TASK ITEM — Count every line of the data that includes "retail". State only the number.

SOURCE INFORMATION —
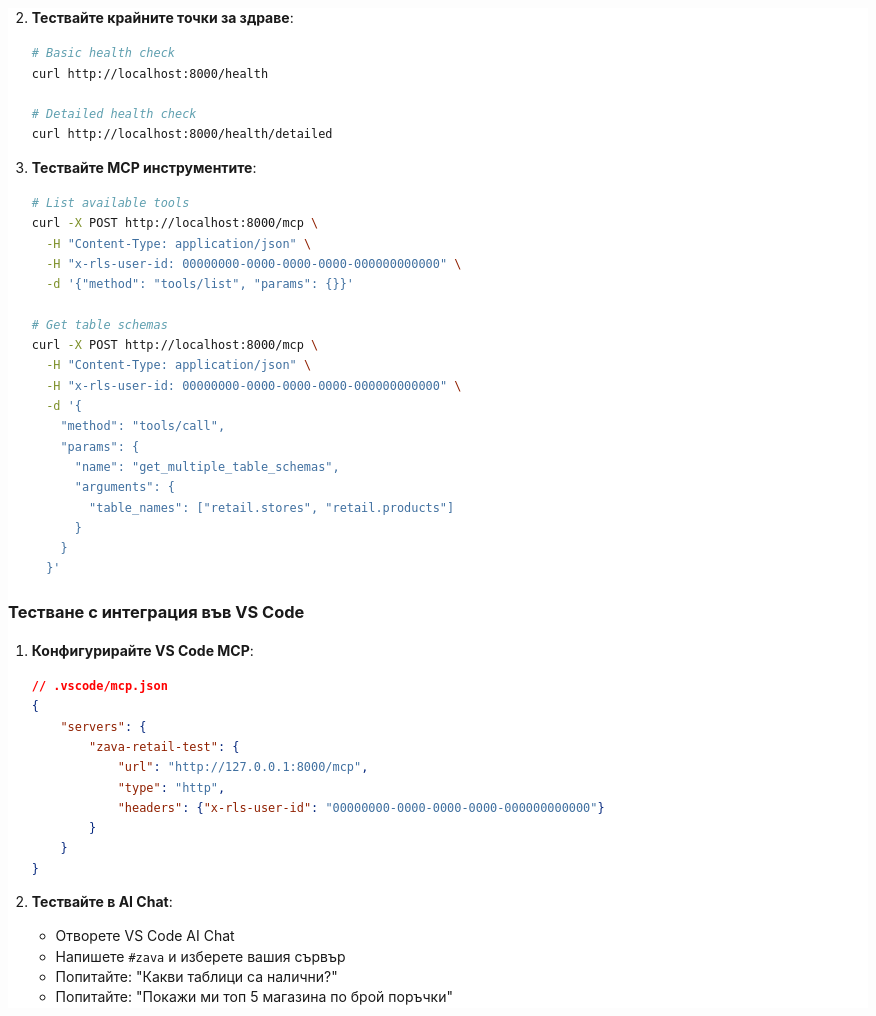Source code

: 2. **Тествайте крайните точки за здраве**:
   ```bash
   # Basic health check
   curl http://localhost:8000/health
   
   # Detailed health check
   curl http://localhost:8000/health/detailed
   ```

3. **Тествайте MCP инструментите**:
   ```bash
   # List available tools
   curl -X POST http://localhost:8000/mcp \
     -H "Content-Type: application/json" \
     -H "x-rls-user-id: 00000000-0000-0000-0000-000000000000" \
     -d '{"method": "tools/list", "params": {}}'
   
   # Get table schemas
   curl -X POST http://localhost:8000/mcp \
     -H "Content-Type: application/json" \
     -H "x-rls-user-id: 00000000-0000-0000-0000-000000000000" \
     -d '{
       "method": "tools/call",
       "params": {
         "name": "get_multiple_table_schemas",
         "arguments": {
           "table_names": ["retail.stores", "retail.products"]
         }
       }
     }'
   ```

### Тестване с интеграция във VS Code

1. **Конфигурирайте VS Code MCP**:
   ```json
   // .vscode/mcp.json
   {
       "servers": {
           "zava-retail-test": {
               "url": "http://127.0.0.1:8000/mcp",
               "type": "http",
               "headers": {"x-rls-user-id": "00000000-0000-0000-0000-000000000000"}
           }
       }
   }
   ```

2. **Тествайте в AI Chat**:
   - Отворете VS Code AI Chat
   - Напишете `#zava` и изберете вашия сървър
   - Попитайте: "Какви таблици са налични?"
   - Попитайте: "Покажи ми топ 5 магазина по брой поръчки"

SOLUTION BELOW — 2